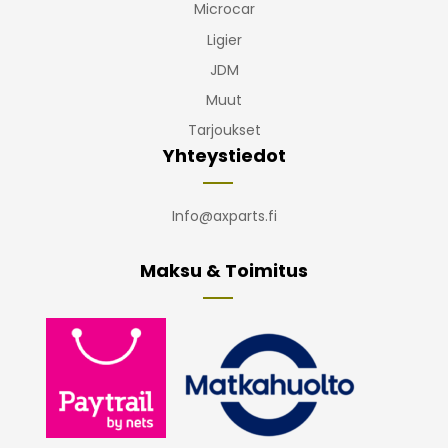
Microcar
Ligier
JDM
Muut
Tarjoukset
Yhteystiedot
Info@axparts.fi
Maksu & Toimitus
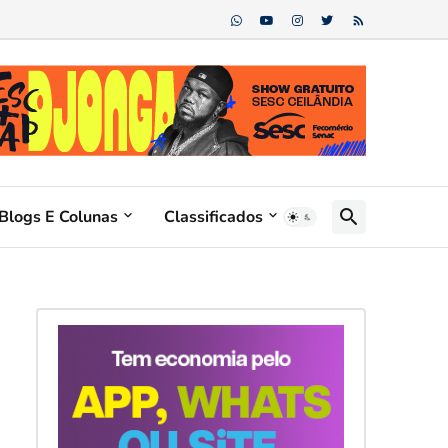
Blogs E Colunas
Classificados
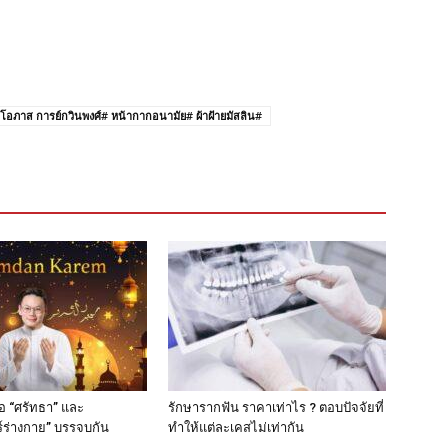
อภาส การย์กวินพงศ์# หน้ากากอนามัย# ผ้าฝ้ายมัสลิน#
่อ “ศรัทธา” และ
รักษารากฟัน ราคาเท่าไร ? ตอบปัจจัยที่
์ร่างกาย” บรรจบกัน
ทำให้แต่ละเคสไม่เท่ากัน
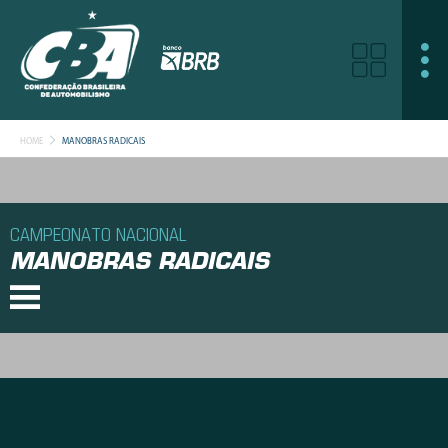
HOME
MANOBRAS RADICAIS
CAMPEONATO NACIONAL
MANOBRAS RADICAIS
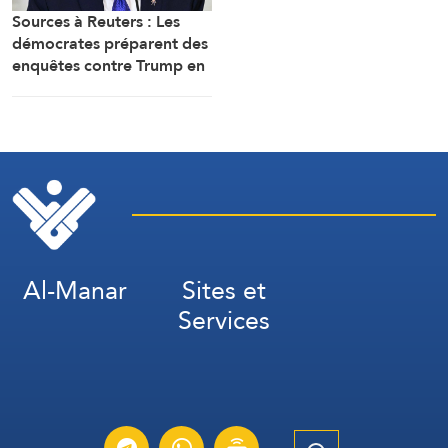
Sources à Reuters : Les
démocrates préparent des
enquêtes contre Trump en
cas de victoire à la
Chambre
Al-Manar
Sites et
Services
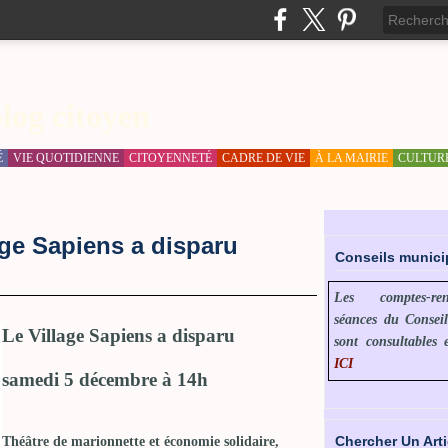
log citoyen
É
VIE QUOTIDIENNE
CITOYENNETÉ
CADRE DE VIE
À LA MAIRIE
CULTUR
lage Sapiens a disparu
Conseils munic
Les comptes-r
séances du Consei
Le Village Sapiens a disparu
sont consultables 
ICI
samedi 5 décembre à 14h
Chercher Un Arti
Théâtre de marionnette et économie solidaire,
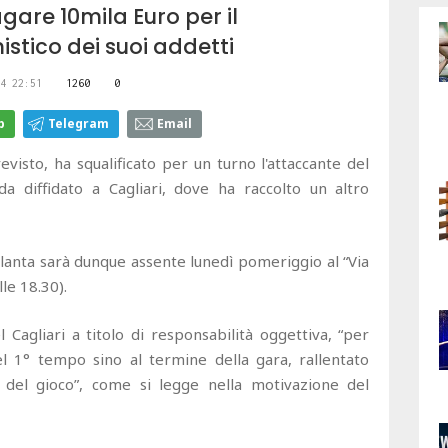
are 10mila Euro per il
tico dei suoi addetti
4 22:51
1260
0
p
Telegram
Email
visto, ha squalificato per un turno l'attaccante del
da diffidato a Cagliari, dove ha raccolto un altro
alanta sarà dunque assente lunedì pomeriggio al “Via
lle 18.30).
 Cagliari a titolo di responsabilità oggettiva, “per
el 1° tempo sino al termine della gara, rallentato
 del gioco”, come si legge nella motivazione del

* * *

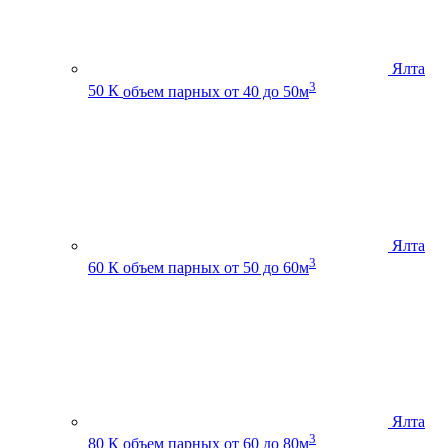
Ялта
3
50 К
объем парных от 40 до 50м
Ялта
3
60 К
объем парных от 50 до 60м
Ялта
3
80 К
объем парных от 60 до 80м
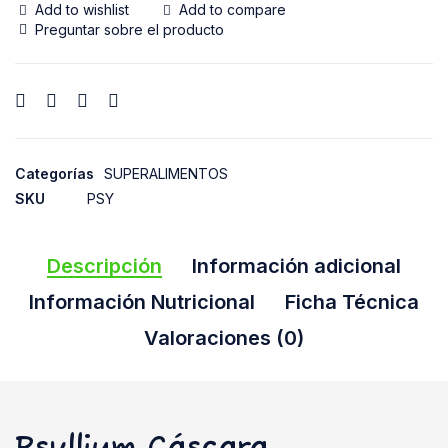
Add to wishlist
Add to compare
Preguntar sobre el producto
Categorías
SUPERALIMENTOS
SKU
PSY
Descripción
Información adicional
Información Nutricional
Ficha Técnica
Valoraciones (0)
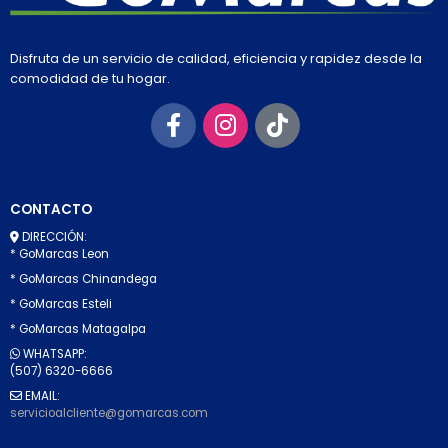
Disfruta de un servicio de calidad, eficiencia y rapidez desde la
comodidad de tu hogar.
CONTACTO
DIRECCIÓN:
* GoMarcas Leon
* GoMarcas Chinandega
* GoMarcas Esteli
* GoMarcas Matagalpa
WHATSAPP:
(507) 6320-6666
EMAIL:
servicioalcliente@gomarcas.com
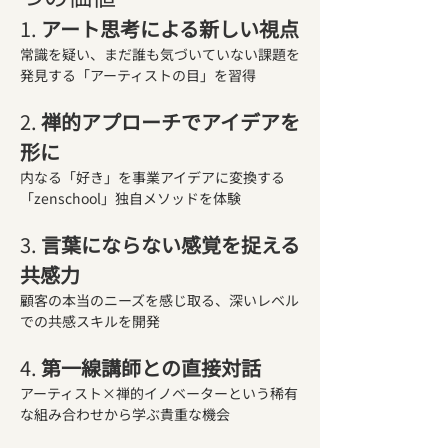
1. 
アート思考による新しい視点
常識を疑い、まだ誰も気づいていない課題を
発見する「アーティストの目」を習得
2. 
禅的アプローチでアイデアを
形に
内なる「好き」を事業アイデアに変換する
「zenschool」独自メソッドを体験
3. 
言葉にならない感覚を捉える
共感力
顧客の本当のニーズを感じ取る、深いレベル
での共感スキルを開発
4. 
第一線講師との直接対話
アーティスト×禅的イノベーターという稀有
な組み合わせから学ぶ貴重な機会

◆ **EXERCISE PROMPT**
Scan the material line by line and report each one that contains "Información".

◆ **ANSWER SPACE**
Información adicional
Información Nutricional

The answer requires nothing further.